El capitalismo, sistema donde la mayoría de la inversión y la producción —en manos privadas y orientadas a la ganancia— descansan en la libre contratación de fuerza de trabajo y el intercambio descentralizado de bienes y servicios, forma hoy el paisaje económico global. Sin precedentes históricos, los objetivos individuales y sistémicos se alinean, reduciendo las barreras sociales —de clase, etnia, género y creencias— mediante comportamientos y reglas ligados al éxito personal, a la realización en el mercado. Por primera vez, se configura —en el hemisferio Norte— una clase media global, cuyos ingresos tienden a igualarse. Pero la homogeneización tiene límites. Pues ese capitalismo mundializado se divide hoy en dos modalidades principales, analizadas por Branko Milanovic: la liberal meritocrática —encabezada por EU— y la autoritaria política —representada por China—.1 Y ambas disputan la hegemonía planetaria.

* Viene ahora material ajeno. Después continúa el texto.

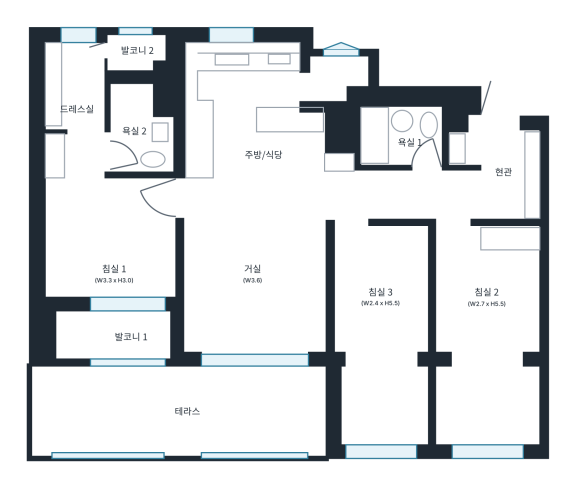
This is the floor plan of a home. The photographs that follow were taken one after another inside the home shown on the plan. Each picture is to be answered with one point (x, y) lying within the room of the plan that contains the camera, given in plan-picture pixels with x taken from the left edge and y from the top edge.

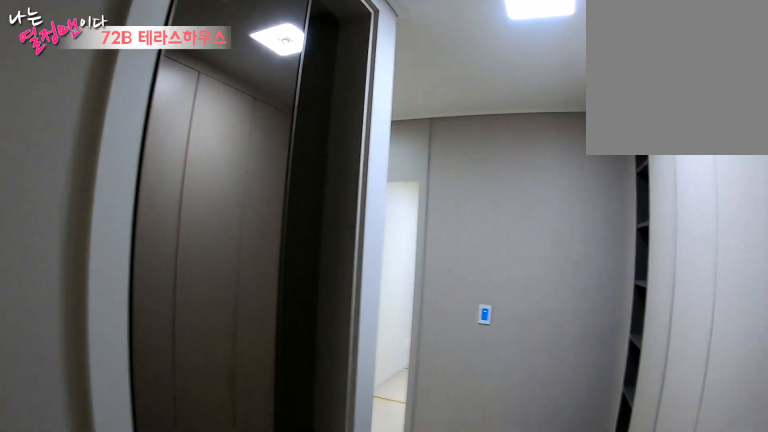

El capitalismo liberal meritocrático, en el último siglo, ha impulsado la innovación, la competencia abierta y la movilidad social; bajo un Estado de Derecho que constriñe los desenfrenos de sus élites políticas y económicas. Al demandar la consulta amplia y sistemática de sus ciudadanos, este modelo puede corregir más fácilmente decisiones que afecten su calidad de vida; sean éstas derivadas de la acción de los mercados o la política pública. Lo que, en las últimas décadas, no ha impedido la mayor concentración de la riqueza y la fusión y reproducción de élites de todo tipo, configurando cierta oligarquización del sistema. Para el capitalismo liberal, la dependencia permanente de una sólida institucionalidad, participación y legalidad democráticas, es un handicap en estos tiempos de crisis y desafección.

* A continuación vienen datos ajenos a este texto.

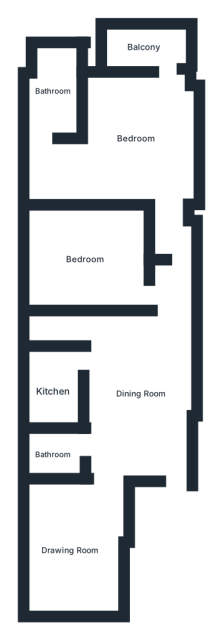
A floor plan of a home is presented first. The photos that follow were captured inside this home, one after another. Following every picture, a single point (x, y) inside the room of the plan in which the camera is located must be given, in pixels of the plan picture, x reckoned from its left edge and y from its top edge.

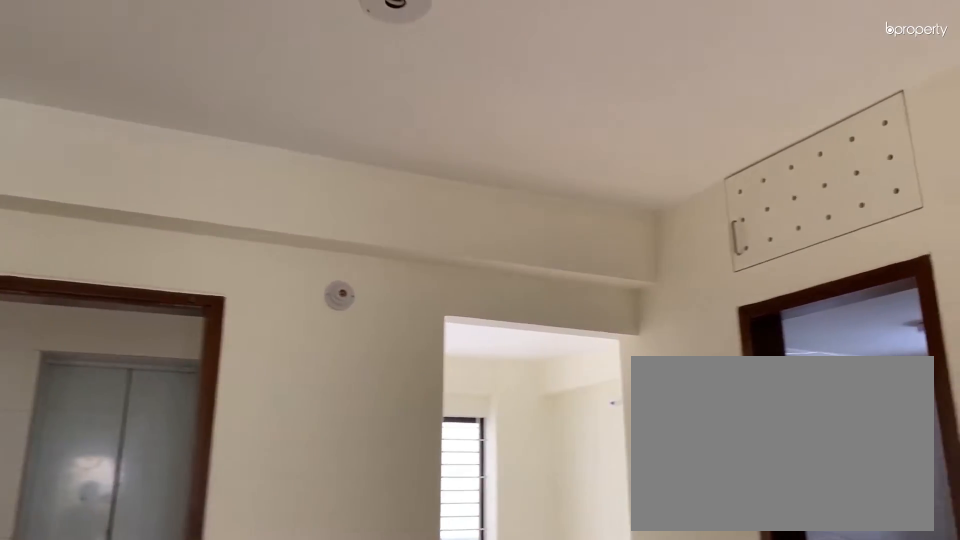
(140, 388)
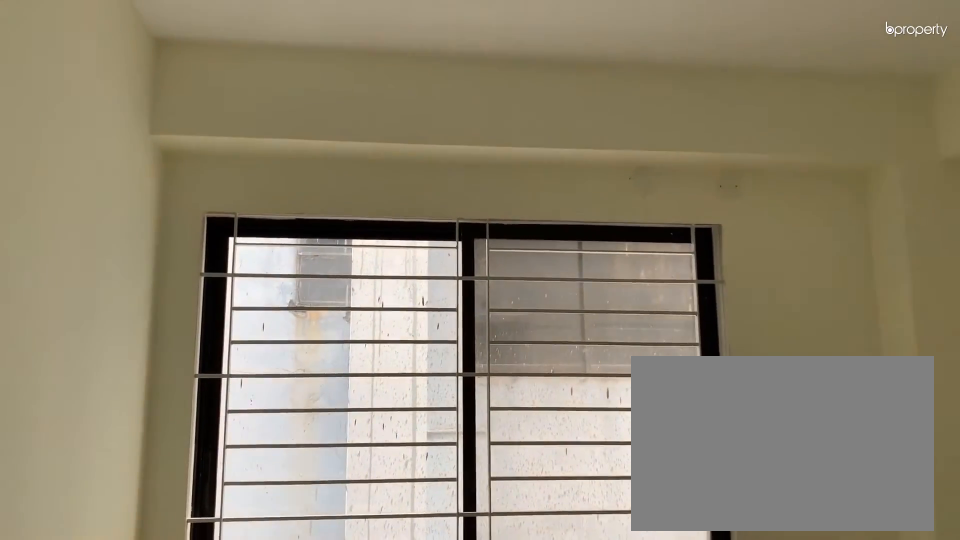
(85, 259)
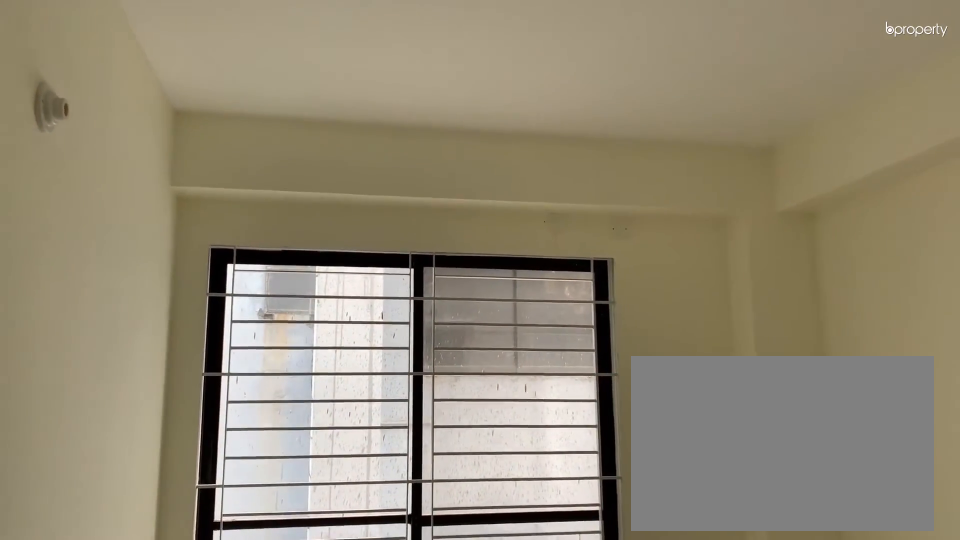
(85, 259)
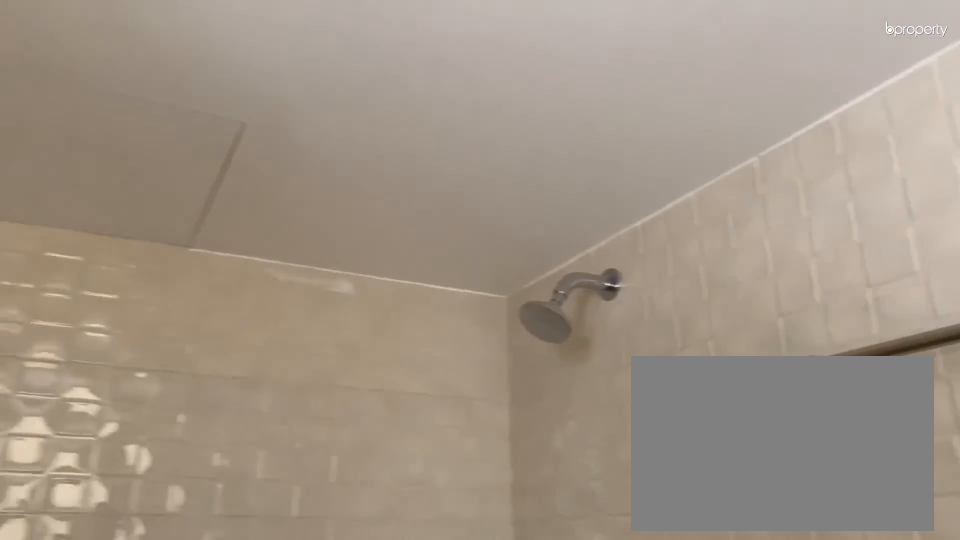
(51, 90)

El capitalismo político, resultado de seis décadas de procesos descolonizadores timoneados por regímenes de partido único o hegemónico, campea en la periferia del sistema mundo. La burocracia y tecnocracia estatales —aliados a una burguesía dependiente— persiguen allí un rápido desarrollo, en ausencia de un auténtico Estado de Derecho. Sus élites, liberadas del control público y la limitación de mandato, pueden —si operan eficazmente— rebasar las barreras del proceso democrático, para la provisión expedita de infraestructura y bienes de consumo. Pero sus niveles crecientes de corrupción y desigualdad, unidos a la necesidad de sostener un crecimiento económico —compensatorio de la restricción de libertades— es su talón de Aquiles. Las protestas recientes en Hong Kong, Rusia y Argelia, dan prueba de que el éxito del modelo no está garantizado.

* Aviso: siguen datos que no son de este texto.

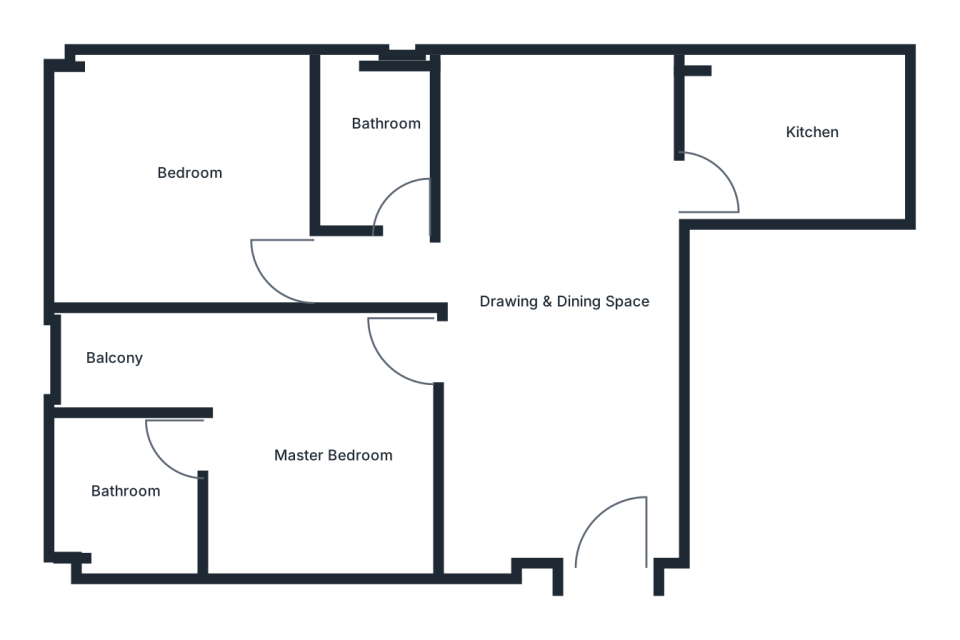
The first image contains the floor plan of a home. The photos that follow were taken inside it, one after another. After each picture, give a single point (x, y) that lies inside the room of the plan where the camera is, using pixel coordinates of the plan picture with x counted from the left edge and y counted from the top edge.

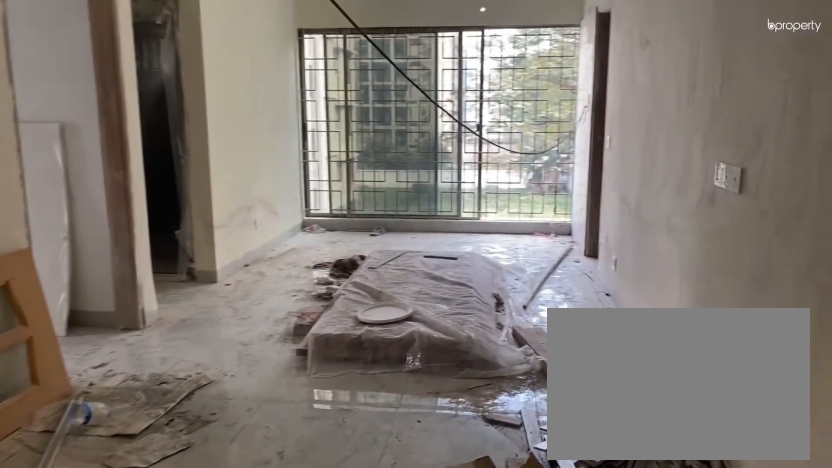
(596, 501)
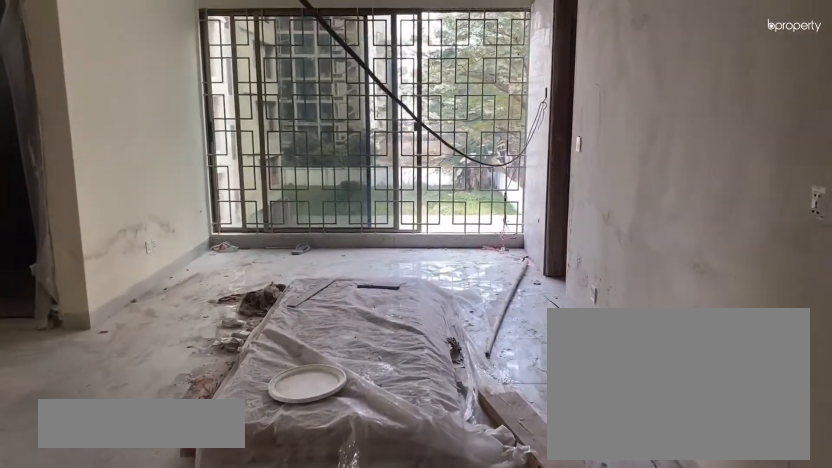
(596, 501)
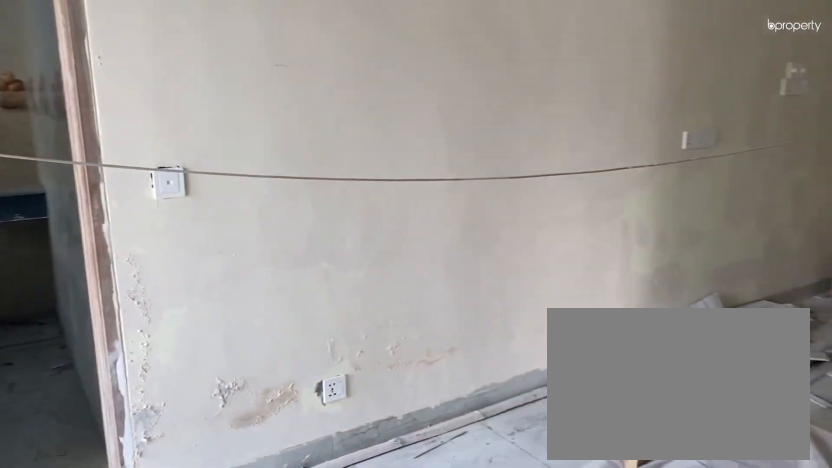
(574, 256)
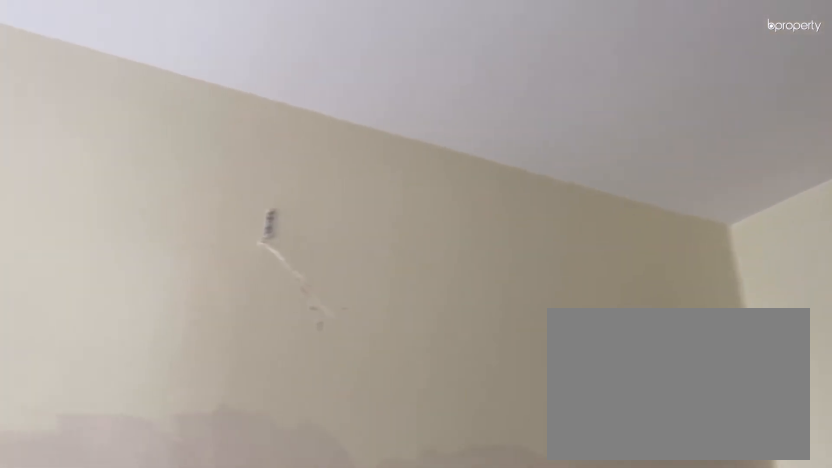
(574, 256)
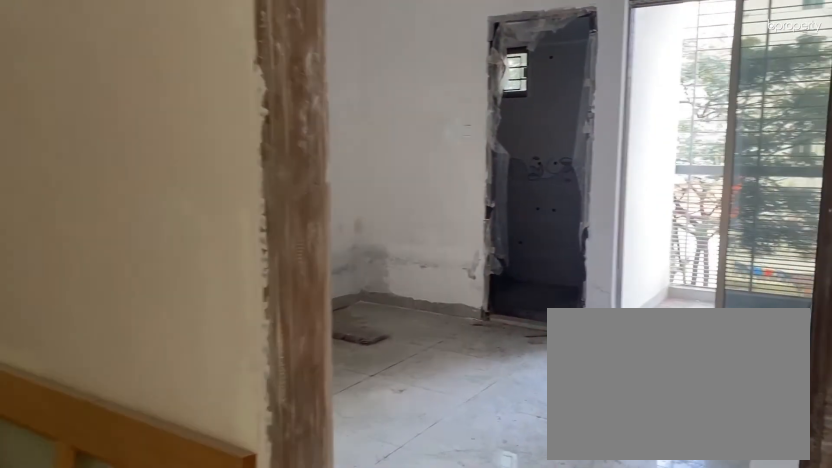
(393, 400)
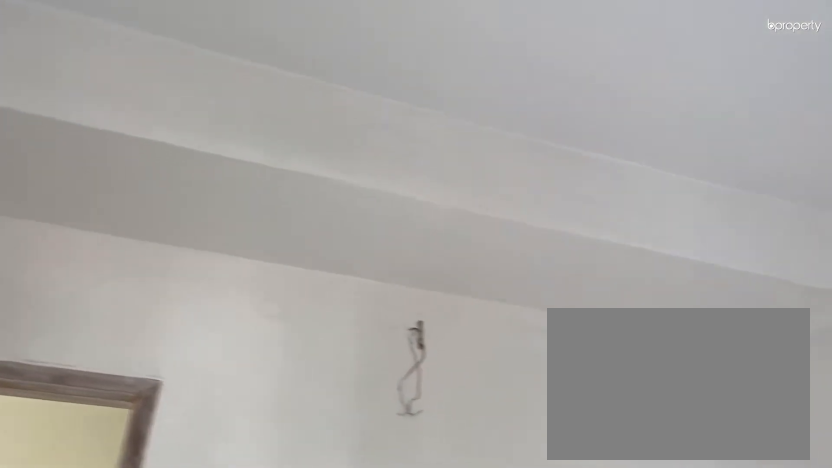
(305, 466)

Sin embargo, más allá de las diferencias, la arista plutocrática del capitalismo liberal favorece tendencias desdemocratizantes, de la mano de la concentración elitista de poder económico, influencia política y gestión tecnocrática. En todo el Occidente —EU, Europa y Latinoamérica— el desencanto de jóvenes y trabajadores con la democracia —en áreas como la representación política y el acceso a la justicia— y la exclusión socioeconómica, refuerza los populismos nativos y la seducción del capitalismo autoritario. Combinar la mejor experiencia histórica —de matriz socialdemócrata— con la innovación en política económica y social —hacia un modelo más inclusivo y sostenible de capitalismo— es un reto planteado ante las fuerzas liberales y progresistas.